Excuse me if I’ve mentioned this before but when I was a lovestruck teenager I had a crush on the same boy for many years.
Tall, dark, handsome and funny he always seemed not only out of my league but out of my possible universe. And yet we were friends and every once in a while there would be miniscule glimpses of hope that there could be something more between us……
But only really in my imagination. It was all very awkward. Every once in a while I would give myself a strict talking to that this romance was never going to happen and would make attempts to distance myself from him. This was practically impossible because we moved in the same social circles and he was the brother of my best friend. More awkwardness.

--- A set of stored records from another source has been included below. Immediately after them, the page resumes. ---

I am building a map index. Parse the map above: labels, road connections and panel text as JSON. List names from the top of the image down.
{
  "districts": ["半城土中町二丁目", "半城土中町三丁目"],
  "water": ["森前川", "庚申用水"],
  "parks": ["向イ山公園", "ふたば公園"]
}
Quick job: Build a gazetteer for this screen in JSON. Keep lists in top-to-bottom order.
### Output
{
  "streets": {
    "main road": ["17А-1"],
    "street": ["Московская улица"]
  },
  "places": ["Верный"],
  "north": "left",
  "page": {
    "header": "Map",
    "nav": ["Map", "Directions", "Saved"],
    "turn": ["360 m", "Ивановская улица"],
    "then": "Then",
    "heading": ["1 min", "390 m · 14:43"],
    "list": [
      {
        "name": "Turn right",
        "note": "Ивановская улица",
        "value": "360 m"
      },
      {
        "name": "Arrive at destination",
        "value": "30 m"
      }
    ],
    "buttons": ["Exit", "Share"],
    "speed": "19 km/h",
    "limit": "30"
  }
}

And in the meantime, convinced that if I only waited long enough we would be together, my heart was breaking more and more.
Oh the delicious angst. I can still feel the echoes of it now.
During one of these particularly angst ridden sessions my girl friend told me “Just smile and put a brave face on it and one day you’ll be able to do it for real” and something clicked inside at her words. I didn’t get over him overnight. I was able though to function better and not be such a gibbering wreck in his presence.
That act of having to consciously compose myself and present myself as fine and uncaring actually helped to soften the blow of my unrequited love.
I could console myself that even if I was heartbroken he would never know it.
It’s not advice I would pass on to someone else because it was appropriate for that specific situation and besides it isn’t really ideal to quash your feelings like that. But it was helpful for that time and situation.
Eventually I removed myself from that situation entirely and went away to college. That was the real healer.